What is required >> If an entry below holds a picture, leave the picture out and print the rest exactly.
═══ Entries provided ═══
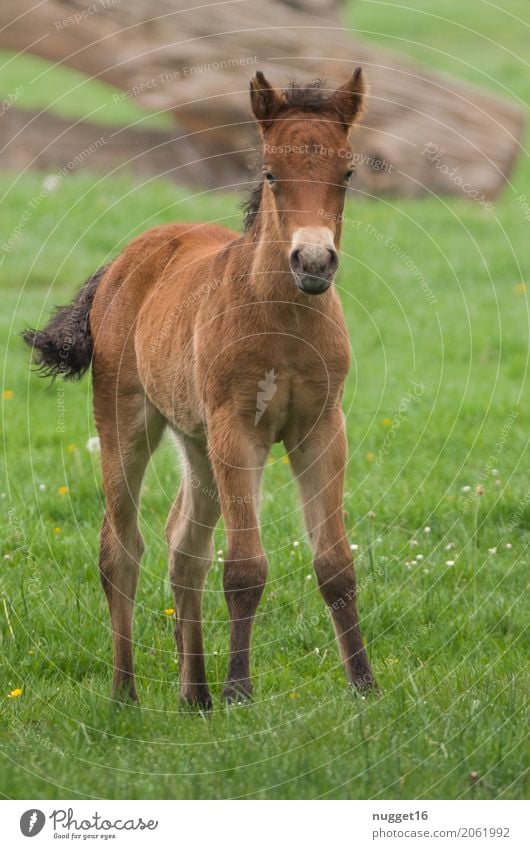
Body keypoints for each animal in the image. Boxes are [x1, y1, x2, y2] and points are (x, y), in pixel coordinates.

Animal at [24, 68, 376, 704]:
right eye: (270, 172)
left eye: (348, 173)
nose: (314, 261)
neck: (283, 318)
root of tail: (122, 261)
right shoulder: (237, 430)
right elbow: (244, 568)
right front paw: (240, 691)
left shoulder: (321, 428)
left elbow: (336, 564)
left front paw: (364, 687)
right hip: (127, 422)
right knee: (121, 549)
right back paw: (127, 694)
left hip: (196, 441)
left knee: (184, 546)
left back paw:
═══
Completed task >>
Body keypoints for each animal in the image. Boxes are [x1, y1, x2, y2] and points are (x, y), in pixel coordinates.

Animal at [24, 68, 376, 704]:
right eye: (270, 172)
left eye: (348, 173)
nose: (314, 261)
neck: (283, 318)
root of tail: (122, 261)
right shoulder: (237, 430)
right elbow: (244, 568)
right front paw: (240, 691)
left shoulder: (321, 428)
left elbow: (336, 564)
left front paw: (364, 687)
right hip: (127, 422)
right knee: (121, 549)
right back paw: (127, 694)
left hip: (196, 441)
left knee: (184, 546)
left back paw:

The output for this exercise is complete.